Abstract
Background
In patients with acute hypoxemic respiratory failure (AHRF) under mechanical ventilation, the change in pressure slope during a low-flow insufflation indicates a global airway opening pressure (AOP) needed to reopen closed airways and may be used for titration of positive end-expiratory pressure.
Objectives
To understand 1) if airways open homogeneously inside the lungs or significant regional AOP variations exist; 2) whether the pattern of the pressure slope change during low-flow insufflation can indicate the presence of regional AOP variations.
Methods
Using electrical impedance tomography, we recorded low-flow insufflation maneuvers (< 10 L/min) starting from end-expiratory positive pressure 0–5 cmH2O. We measured global (AOPglobal) and regional AOPs from pressure-impedance curves in the four different lung quadrants, and compared AOPglobal with the highest quadrantal AOP (AOPhighest). We categorized the slope change of the low-flow inflation pressure–time curve into three patterns: no change, progressive change, abrupt change.
Results
Among the 36 patients analyzed, 9 (25%) had AOPglobal ≥ 5 cmH2O whereas 19 (53%) exhibited regional AOPhighest ≥ 5 cmH2O. AOPglobal was on average similar to AOP of the upper right quadrant (P = 0.182) but was lower than AOPs of the other three quadrants (P < 0.01 of each). AOPglobal was significantly lower than AOPhighest: 3.0 [2.0–4.3] vs. 5.0 [2.8–8.3] cmH2O, P < 0.001. AOP was higher in the dependent than the non-dependent ventilated lung (4.0 [2.0–6.3] vs. 3.0 [2.0–5.0] cmH2O, P < 0.001). Seventeen (47%) patients exhibited a ‘progressive change’ pattern in the pressure–time curve. These patients had a larger difference between AOPhighest and AOPglobal (3.0 [2.0–4.0] cmH2O with a maximum of 8 cmH2O) compared to the other two patterns: 1.0 [0–1.0] cmH2O in ‘no change’ , P < 0.001 and 1.0 [0–2.0] cmH2O in ‘abrupt change’ , P = 0.003.
Conclusion
AOPglobal mostly reflects the lowest opening pressure in the lung and frequently underestimates the highest regional AOP in mechanically ventilated patients with AHRF. A progressive slope change during the low-flow pressure–time curve indicates the presence of several and higher regional AOPs.
Key Points
- Global vs.
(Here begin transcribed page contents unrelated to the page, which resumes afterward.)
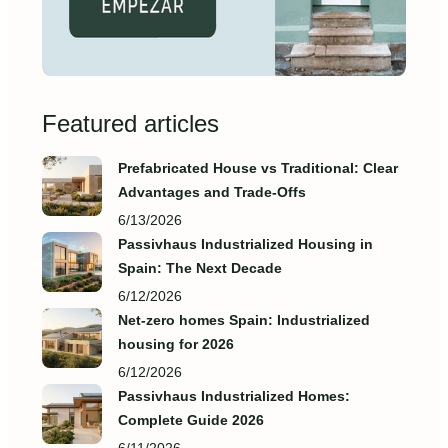
Featured articles
Prefabricated House vs Traditional: Clear
Advantages and Trade‑Offs
6/13/2026
Passivhaus Industrialized Housing in
Spain: The Next Decade
6/12/2026
Net-zero homes Spain: Industrialized
housing for 2026
6/12/2026
Passivhaus Industrialized Homes:
Complete Guide 2026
Regional AOP: The study demonstrates that global AOP often underestimates the highest regional AOP in the lungs, with significant variations between dependent and non-dependent lung regions, emphasizing the need for regional assessment.
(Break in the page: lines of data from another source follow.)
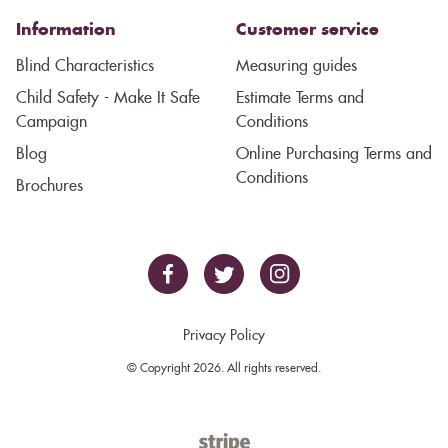
Information
Customer service
Blind Characteristics
Measuring guides
Child Safety - Make It Safe
Estimate Terms and
Campaign
Conditions
Blog
Online Purchasing Terms and
Conditions
Brochures
Privacy Policy
© Copyright 2026. All rights reserved.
- Heterogeneous Airway Closure: Regional airway closure is more prevalent than global airway closure, with over 50% of patients showing regional AOP ≥ 5 cmH₂O compared to 25% with complete airway closure, highlighting the inhomogeneity of lung mechanics in AHRF.
- Dependent Lung Regions: AOP is consistently higher in dependent lung regions, influenced by gravitational forces, lung weight, and diaphragm displacement, requiring tailored ventilation strategies to prevent overdistension and collapse.
- EIT as a Diagnostic Tool: EIT-derived quasi-static pressure-impedance curves provide real-time insights into regional AOP variations, offering a non-invasive approach to guide mechanical ventilation settings and optimize PEEP.
- Patterns of Pressure-Time Curve: Three distinct slope change patterns were identified in the low-flow pressure-time curve (no change, progressive change, abrupt change), with the progressive pattern linked to the highest regional AOP differences and increased lung injury risk.
- Implications for ARDS: In patients with ARDS, regional AOP heterogeneity was particularly pronounced, underlining the importance of region-specific assessments to refine lung-protective ventilation in this population.
- Impact of Obesity: Obese patients exhibited higher AOPs in both global and regional measurements, further supporting personalized approaches to mechanical ventilation based on patient-specific factors.
- Clinical Applications: The study underscores the potential of regional AOP assessments to inform PEEP titration and reduce ventilator-induced lung injury, with progressive slope patterns serving as a marker for uneven lung mechanics.
- Limitations in Current Practice: Conventional methods relying solely on global AOP measurements may misguide ventilatory strategies, highlighting the need for advanced diagnostic techniques like EIT to capture regional lung dynamics.
- Future Directions: Further research is necessary to validate regional AOP measurements in diverse patient populations and clinical scenarios, as well as to explore their integration into routine critical care practice for individualized ventilation strategies.